Stored data entries:
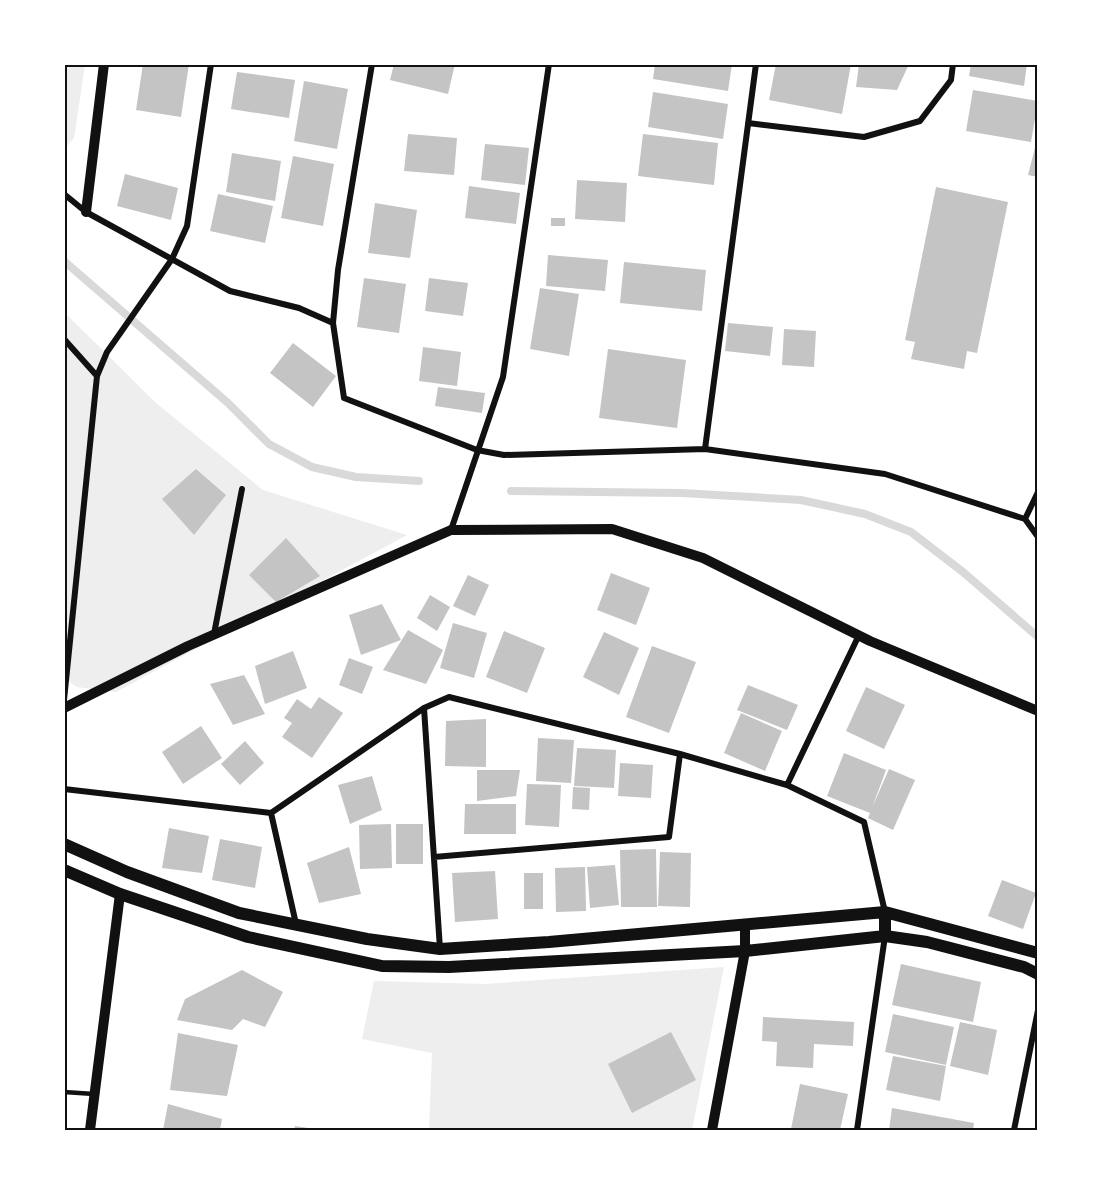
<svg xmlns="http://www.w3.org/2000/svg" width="1102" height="1195" viewBox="0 0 1102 1195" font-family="'Archivo Narrow',sans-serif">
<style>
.green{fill:#eee}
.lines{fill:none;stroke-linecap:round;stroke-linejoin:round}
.stream{stroke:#d9d9d9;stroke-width:8}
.building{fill:#c4c4c4}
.service{stroke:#111;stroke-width:4.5}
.minor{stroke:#111;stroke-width:6}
.tertiary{stroke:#111;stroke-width:10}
.secondary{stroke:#111;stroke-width:12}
.neatline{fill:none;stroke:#111;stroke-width:2}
</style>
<rect width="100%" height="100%" fill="#fff"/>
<!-- green -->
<path class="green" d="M65 64 85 65 74 138 65 148Z
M64 312 156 403 263 490 407 535 116 692 77 687 64 678Z
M724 967 692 1130H429L432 1053 362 1039 374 981 485 984Z"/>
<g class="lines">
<!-- stream -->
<path class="stream" d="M64 261 228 403 269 444 312 467 356 477 419 481
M511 491 682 493 801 500 865 514 911 532 963 572 1038 637"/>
</g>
<!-- building -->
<path class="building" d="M143 64H189L181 117 136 110Z
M394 64H455L448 94 390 80Z
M655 64H732L728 91 653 79Z
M776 64H851L842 114 769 100Z
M859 64H909L897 90 856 87Z
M971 64H1027L1024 86 969 76Z
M237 72 295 80 289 118 231 109Z
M304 81 348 89 337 149 294 141Z
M973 90 1038 101 1031 142 966 131Z
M653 92 728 104 723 139 648 127Z
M408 134 457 138 454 175 404 171Z
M643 134 718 143 714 185 638 176Z
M1037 140H1038V177L1028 175Z
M485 144 529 148 525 185 481 180Z
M232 153 281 161 275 201 226 192Z
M293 156 334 164 323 226 281 218Z
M125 174 178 188 171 220 117 206Z
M577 180 627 183 625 222 575 219Z
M469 186 520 193 516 224 465 218Z
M936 187 1008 202 977 353 967 351 964 369 911 359 915 342 905 340Z
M218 194 273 206 265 243 210 231Z
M375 203 417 210 410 258 368 253Z
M551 218H565V226H551Z
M548 255 608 260 605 291 546 286Z
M624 262 706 270 702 311 620 303Z
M364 278 406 284 399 333 357 327Z
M429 278 468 283 463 316 425 311Z
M540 288 579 294 569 356 530 349Z
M728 323 773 327 770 356 725 351Z
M784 329 816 331 814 367 782 365Z
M293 343 336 376 313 407 270 373Z
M423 347 461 352 457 386 419 381Z
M608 349 686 360 677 428 599 418Z
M438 387 485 393 482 413 435 406Z
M196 469 226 495 194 535 162 499Z
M286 538 320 576 276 602 249 575Z
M611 573 650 588 636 625 597 610Z
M468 575 489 585 475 616 453 606Z
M430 595 450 607 437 631 417 618Z
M382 604 401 640 361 655 349 615Z
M453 623 487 633 474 678 440 668Z
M408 630 443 650 426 684 383 670Z
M504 631 545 648 527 693 486 677Z
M604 632 639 648 619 695 583 677Z
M652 646 696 662 669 733 626 717Z
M293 651 307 688 265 704 255 666Z
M349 658 373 667 362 694 339 685Z
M244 675 265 714 233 725 210 684Z
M748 685 798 705 787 730 737 710Z
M866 687 905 705 884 749 846 731Z
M319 697 343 713 312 758 282 737 292 723 284 718 297 699 311 709Z
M741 713 782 731 765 771 724 753Z
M486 719V767L445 766 446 721Z
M201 726 222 758 183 784 162 752Z
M538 738 574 740 571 783 536 781Z
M245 741 264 763 240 785 221 764Z
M577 748 616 750 614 788 574 786Z
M844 753 886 770 872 808 889 769 915 780 893 830 868 818 870 813 827 796Z
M620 763 653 765 651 798 618 796Z
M477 770H520L516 796 477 801Z
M372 776 382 810 350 824 338 785Z
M527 784 561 785 559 827 525 825Z
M573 787 590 788 589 810 572 809Z
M465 804H516V834H464Z
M391 824 392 868 360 869 359 825Z
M396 824H423V864H396Z
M169 828 209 836 202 873 162 868Z
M220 839 262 847 255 888 212 880Z
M349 847 361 894 319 903 307 863Z
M656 849 657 907H621L620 850Z
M660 852 691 853 690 907 658 906Z
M615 865 619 905 590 908 587 867Z
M585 867 586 911 556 912 555 868Z
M495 871 498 919 455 922 452 873Z
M524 873H543V909H524Z
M1002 880 1036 893 1023 929 988 916Z
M901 964 981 982 973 1022 892 1005Z
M242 970 283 992 265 1027 243 1019 232 1030 177 1020 185 999Z
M893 1014 954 1027 946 1065 885 1052Z
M763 1017 854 1022 853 1046 814 1044 813 1068 776 1066 777 1042 762 1041Z
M960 1022 997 1030 988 1075 950 1066Z
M671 1032 696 1080 632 1113 608 1064Z
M178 1033 238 1045 227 1096 170 1090Z
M893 1056 946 1066 940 1101 886 1090Z
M800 1084 848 1094 840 1130 791 1129Z
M168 1104 222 1119 220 1130H163Z
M892 1108 974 1123 973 1130H889Z
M295 1126 315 1129V1130H294Z"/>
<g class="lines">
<!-- service -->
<path class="service" d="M64 1092 94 1094"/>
<!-- minor -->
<path class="minor" d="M748 123 864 137 920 121 951 80 953 64
M64 194 86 212 230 291 299 308 333 323 344 398 477 450 504 455 705 449 885 474 1025 519 1038 537
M333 323 338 270 372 64
M64 339 97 376
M705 449 756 64
M1025 519 1038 492
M451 530 503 377 549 64
M214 634 242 489
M64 700 97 376 107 352 172 259 187 226 211 64
M424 708 440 949
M787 785 864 822 885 912
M64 789 271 813 424 708 449 697 680 754 787 785 859 635
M271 813 296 924
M434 857 669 837 680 754
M857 1130 885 936
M1014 1130 1038 1010"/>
<!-- tertiary -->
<path class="tertiary" d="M86 212 104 64
M64 708 188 646 451 530 612 529 703 558 870 641 1038 711
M90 1130 120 894
M712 1130 745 951V925"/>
<!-- secondary -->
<path class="secondary" d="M64 844 127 872 239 913 367 939 440 949 549 942 885 912 1038 953
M64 870 120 894 248 937 382 966 449 967 745 951 885 936 927 942 1024 967 1038 974
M885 936V912"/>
</g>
<!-- border -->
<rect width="1102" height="1195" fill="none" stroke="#ffffff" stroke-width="132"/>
<rect x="66" y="66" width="970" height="1063" class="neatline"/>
</svg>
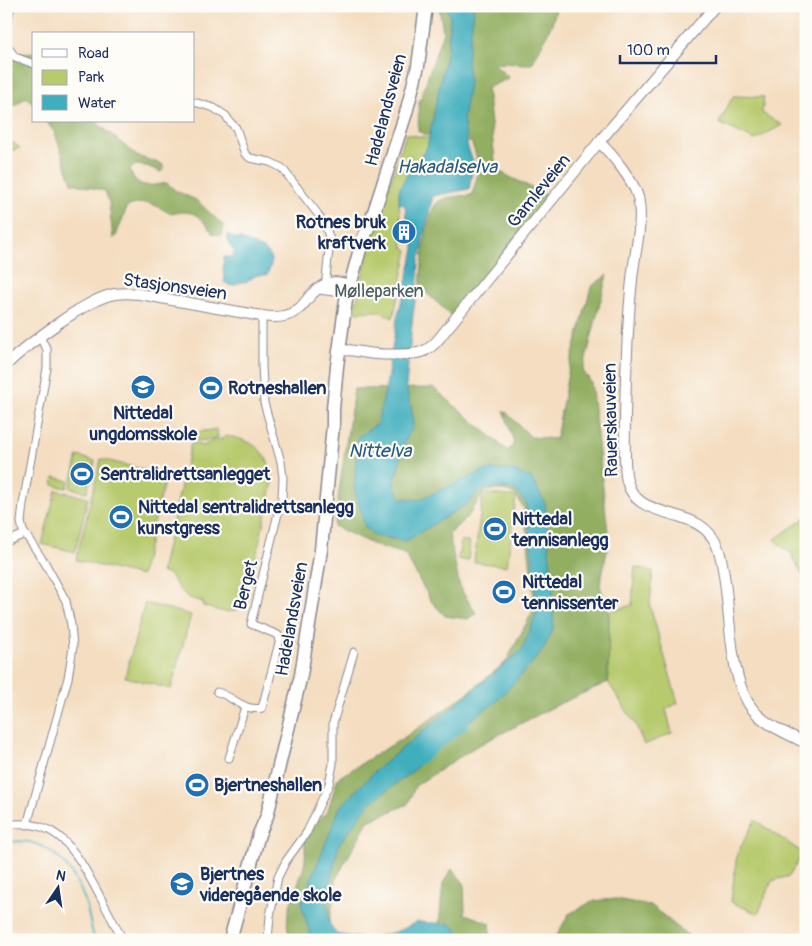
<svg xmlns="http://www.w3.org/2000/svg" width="812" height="946" viewBox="0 0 812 946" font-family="Pangolin,sans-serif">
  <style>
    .green { fill: #b8ca6e; stroke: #6a7c66 }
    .forest { fill: #92ae61; stroke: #566e60 }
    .water { fill: #40aebd; stroke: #2e6e8e }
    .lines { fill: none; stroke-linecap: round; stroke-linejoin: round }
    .stream { stroke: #40aebd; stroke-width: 2 }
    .river { stroke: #40aebd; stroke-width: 11 }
    .street-casing { stroke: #88868f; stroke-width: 9 }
    .secondary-casing { stroke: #88868f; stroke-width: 12 }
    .highway-casing { stroke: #88868f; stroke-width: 15 }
    .street { stroke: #fff; stroke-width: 7 }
    .secondary { stroke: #fff; stroke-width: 10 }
    .highway { stroke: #fff; stroke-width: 12 }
    .labels { text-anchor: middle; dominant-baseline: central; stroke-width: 4.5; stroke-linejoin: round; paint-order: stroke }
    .street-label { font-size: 18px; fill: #1b2f5e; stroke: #fdfcf7 }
    .poi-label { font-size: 18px; font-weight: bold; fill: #1b2f5e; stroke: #fdfcf7; text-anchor: start }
    .park-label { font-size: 18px; fill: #4a5e63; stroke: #fdfcf7 }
    .water-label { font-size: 19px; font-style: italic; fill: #285b7f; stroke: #fdfcf7 }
  </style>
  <rect width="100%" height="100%" fill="#fdfcf7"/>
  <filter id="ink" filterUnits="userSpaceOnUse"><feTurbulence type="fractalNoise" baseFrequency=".02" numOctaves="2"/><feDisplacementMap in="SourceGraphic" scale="10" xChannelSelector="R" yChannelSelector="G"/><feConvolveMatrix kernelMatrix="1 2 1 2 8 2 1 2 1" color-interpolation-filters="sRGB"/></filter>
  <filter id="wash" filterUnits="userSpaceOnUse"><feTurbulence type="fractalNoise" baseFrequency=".0096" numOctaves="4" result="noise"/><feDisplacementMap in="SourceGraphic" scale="20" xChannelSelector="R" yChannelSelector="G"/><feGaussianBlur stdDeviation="1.12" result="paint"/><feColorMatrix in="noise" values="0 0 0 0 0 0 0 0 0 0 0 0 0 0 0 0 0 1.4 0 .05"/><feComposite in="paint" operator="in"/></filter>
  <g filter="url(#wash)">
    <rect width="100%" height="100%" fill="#f4ddc0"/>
    <g class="green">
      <polygon points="733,96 764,97 762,113 782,125 755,140 719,123"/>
      <polygon points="406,134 433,139 430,148 422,154 399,190 399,204 403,247 408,250 393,318 378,311 354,312 369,248"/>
      <polygon points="6,138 20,148 6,152"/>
      <polygon points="217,429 218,437 210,440 191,441 192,433"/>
      <path d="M225 436C253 439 270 452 273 482L254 565 250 577 244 587 249 593C242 618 223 613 203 606V602L187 597V596L179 589 170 575 161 572 191 443 204 446 211 441 225 438Z"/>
      <polygon points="78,456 95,461 87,492 70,488"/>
      <polygon points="101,459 166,475 141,576 76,560"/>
      <polygon points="54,477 69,481 67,488 53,485"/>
      <polygon points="56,490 88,498 75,552 42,544"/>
      <polygon points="483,493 516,497 507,566 474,562"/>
      <polygon points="806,517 806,582 791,553 774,540"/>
      <polygon points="461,540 470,542 468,561 458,559"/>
      <polygon points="635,567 653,571 650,606 678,703 666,709 672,733 644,745 636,725 608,682 609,612 632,605"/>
      <polygon points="145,603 191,615 171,689 125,677"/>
      <polygon points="755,820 803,853 789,876 772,881 758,914 731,902 737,854"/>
    </g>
    <g class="forest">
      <path d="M439 6H503L506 9 515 6H557L552 24 532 64 493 63 509 78 487 88 496 170 552 198 454 318 420 287C422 270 424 207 441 200 450 196 462 196 472 195 479 171 481 166 471 142L426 135 418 131 419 103 443 32Z"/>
      <path d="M6 40C12 54 21 54 34 53V105L27 97 6 111Z"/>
      <path d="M46 121H95L137 156 162 164 164 168 161 172 147 166 135 165 130 170C137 190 150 186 167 183L176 191 196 200 224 226 222 235 213 234C200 216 194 208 171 214 154 204 146 199 127 207L116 236 113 239 109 202 105 191 72 183 55 133Z"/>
      <path d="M607 275 583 371 591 382 609 541 600 586 609 612 608 682 559 704 475 747 415 786 408 804 368 821 337 877 327 936 334 940H293C276 920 302 883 305 861 306 853 305 845 304 837L318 820 327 813 338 778 408 735 469 692 506 662 535 607 524 509 516 495 503 490 484 491 470 514 449 534 460 588 476 613 468 619 445 616 431 601 405 554 376 546 334 526 354 389 434 388 508 451 514 443 504 410 531 437 556 439 568 373 591 287Z"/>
      <polygon points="452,869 464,883 465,914 490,923 491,940 402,940 439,925 443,883"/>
      <polygon points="616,899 652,906 682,931 695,940 554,940 569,914 593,901"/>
    </g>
    <g class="water">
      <polygon points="446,6 471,6 474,10 467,60 469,82 463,120 468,148 474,163 469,189 433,196 423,238 422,250 419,260 417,291 413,314 406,386 412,412 413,427 404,444 394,485 401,498 418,500 486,470 511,470 531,478 545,503 554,603 553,630 542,652 497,701 435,745 414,770 369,804 339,844 327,898 329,923 336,934 367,939 398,931 417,922 450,924 462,934 464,940 312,940 301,904 340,807 377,769 522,650 536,614 535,581 526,503 514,489 494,487 480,490 467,504 406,541 375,536 365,527 354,488 358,437 377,424 386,386 397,319 413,255 415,239 409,235 405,205 399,204 399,190 406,176 427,148 448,45 450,17"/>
      <polygon points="228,234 235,239 241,239 265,250 269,254 271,259 271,265 267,275 257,275 246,282 241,282 235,285 231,286 224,282 225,278 223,272 224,257 231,257 235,252 230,246 227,235"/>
    </g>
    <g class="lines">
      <path class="stream" d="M6 843C45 833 72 866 84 898 89 912 90 926 95 940"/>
      <polyline class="river" points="419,759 463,724"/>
    </g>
  </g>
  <g filter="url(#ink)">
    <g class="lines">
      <defs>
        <g id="street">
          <polyline points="6,27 11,6"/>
          <polyline points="6,44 15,57 34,64"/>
          <polyline points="194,102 214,108 226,116 230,122 236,128 245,154 250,158 270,162 282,168 317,213 326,228 330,240 325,288"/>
          <polyline points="6,542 25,534"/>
          <path d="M217 692C233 696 244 712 262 708L280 639 278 635 251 624 282 497 283 478 281 462 264 403 262 366V316"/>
          <polyline points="229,758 245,707"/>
          <path d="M6 825C57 817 75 850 96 889 105 906 114 923 123 940"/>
          <polyline points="27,825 68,678 73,647 71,625 66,601 45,563 23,531 21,522 23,504 47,368 47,349 40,338"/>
          <polyline points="268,940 270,916 278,877 286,861 307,832 329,784 333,764 333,723 354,652"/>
        </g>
        <g id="secondary">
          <path d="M599 142C612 154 633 180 638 197 644 221 634 255 632 280 627 325 626 370 625 415 625 435 624 456 626 476 634 528 703 499 719 551 733 595 724 683 757 714 770 727 790 735 806 743"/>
          <polyline points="322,289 347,292 355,291"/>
          <path d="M338 352C350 348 357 352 368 353 381 355 416 356 426 350 434 346 440 338 445 331L599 142 715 6"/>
          <path d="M6 365C27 345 87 298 115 294 134 291 153 297 172 300 202 305 232 311 262 316 274 318 287 318 297 310 304 306 307 298 313 293 326 280 343 278 356 291"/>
        </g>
        <polyline id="highway" points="230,940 259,834 267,816 301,675 321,550 333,425 333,409 337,366 346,300 362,242 371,221 406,113 418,66 426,6"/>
      </defs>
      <use href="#street" class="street-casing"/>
      <use href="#secondary" class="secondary-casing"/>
      <use href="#highway" class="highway-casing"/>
      <use href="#street" class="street"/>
      <use href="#secondary" class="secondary"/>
      <use href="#highway" class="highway"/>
    </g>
  </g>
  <defs>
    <symbol id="building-disc" viewBox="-11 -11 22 22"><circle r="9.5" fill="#1f6fb2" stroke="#fdfcf7"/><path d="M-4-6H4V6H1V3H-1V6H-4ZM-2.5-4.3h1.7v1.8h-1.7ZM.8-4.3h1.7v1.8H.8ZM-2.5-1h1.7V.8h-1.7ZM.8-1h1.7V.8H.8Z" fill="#fff"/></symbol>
    <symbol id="school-disc" viewBox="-11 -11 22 22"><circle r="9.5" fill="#1f6fb2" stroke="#fdfcf7"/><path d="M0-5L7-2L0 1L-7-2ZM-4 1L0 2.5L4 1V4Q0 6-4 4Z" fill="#fff"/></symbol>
    <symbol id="stadium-disc" viewBox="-11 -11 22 22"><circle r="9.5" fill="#1f6fb2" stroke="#fdfcf7"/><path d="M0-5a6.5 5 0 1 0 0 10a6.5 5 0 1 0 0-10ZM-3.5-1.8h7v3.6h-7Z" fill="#fff"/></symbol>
  </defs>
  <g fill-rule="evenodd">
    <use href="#building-disc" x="390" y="218" width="28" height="28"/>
    <use href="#school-disc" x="129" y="373" width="28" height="28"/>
    <use href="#stadium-disc" x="197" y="374" width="28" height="28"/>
    <use href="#stadium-disc" x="68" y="460" width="28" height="28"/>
    <use href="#stadium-disc" x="107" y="503" width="28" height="28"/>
    <use href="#stadium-disc" x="481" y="515" width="28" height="28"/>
    <use href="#stadium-disc" x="490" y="578" width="28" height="28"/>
    <use href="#stadium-disc" x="183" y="771" width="28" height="28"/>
    <use href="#school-disc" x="168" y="870" width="28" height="28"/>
  </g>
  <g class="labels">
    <g class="street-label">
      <text transform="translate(386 110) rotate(-75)">Hadelandsveien</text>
      <text transform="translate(539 191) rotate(-51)">Gamleveien</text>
      <text transform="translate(175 287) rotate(8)">Stasjonsveien</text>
      <text transform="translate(611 420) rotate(-91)">Rauerskauveien</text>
      <text transform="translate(246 585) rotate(-76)">Berget</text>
      <text transform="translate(292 619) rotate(-80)">Hadelandsveien</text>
    </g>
    <g class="poi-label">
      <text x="386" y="222" text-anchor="end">Rotnes bruk<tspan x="386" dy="21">kraftverk</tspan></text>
      <text x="228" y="388">Rotneshallen</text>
      <text x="143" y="413" text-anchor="middle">Nittedal<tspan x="143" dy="21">ungdomsskole</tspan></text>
      <text x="100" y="474">Sentralidrettsanlegget</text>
      <text x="138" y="507">Nittedal sentralidrettsanlegg<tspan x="138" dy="21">kunstgress</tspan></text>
      <text x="512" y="519">Nittedal<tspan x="512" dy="21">tennisanlegg</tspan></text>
      <text x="522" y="582">Nittedal<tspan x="522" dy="21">tennissenter</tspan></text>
      <text x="214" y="785">Bjertneshallen</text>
      <text x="200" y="874">Bjertnes<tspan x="200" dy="21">videregående skole</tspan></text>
    </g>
    <g class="park-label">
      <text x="379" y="291">Mølleparken</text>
    </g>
    <g class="water-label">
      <text x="447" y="167">Hakadalselva</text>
      <text x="380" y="451">Nittelva</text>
    </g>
  </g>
  <rect width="812" height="946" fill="none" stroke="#fdfcf7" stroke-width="25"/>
  <rect x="32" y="32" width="162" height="90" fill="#fdfcf7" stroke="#a3aaba"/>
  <rect x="42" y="49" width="25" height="8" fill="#ffffff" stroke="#a3aaba"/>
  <text x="78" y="58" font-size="15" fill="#1b2f5e">Road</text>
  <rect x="42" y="70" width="25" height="15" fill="#b8ca6e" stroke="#a3aaba"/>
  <text x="78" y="82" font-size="15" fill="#1b2f5e">Park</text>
  <rect x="42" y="95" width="25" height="15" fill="#40aebd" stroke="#a3aaba"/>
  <text x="78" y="108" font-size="15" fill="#1b2f5e">Water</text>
  <g transform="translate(58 888) rotate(13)" stroke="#fdfcf7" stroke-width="4" paint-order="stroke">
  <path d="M0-4L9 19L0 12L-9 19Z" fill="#1b2f5e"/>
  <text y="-8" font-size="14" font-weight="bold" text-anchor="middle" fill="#1b2f5e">N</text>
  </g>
  <path d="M620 55v8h96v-8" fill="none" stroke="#1b2f5e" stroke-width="2.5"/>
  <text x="627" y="55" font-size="15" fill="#1b2f5e" stroke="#fdfcf7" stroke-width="4" paint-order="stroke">100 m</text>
</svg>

## Problem statement
Line by line, count how many lines of the entries contain the word "filter", and give only that number.

## Finished task
4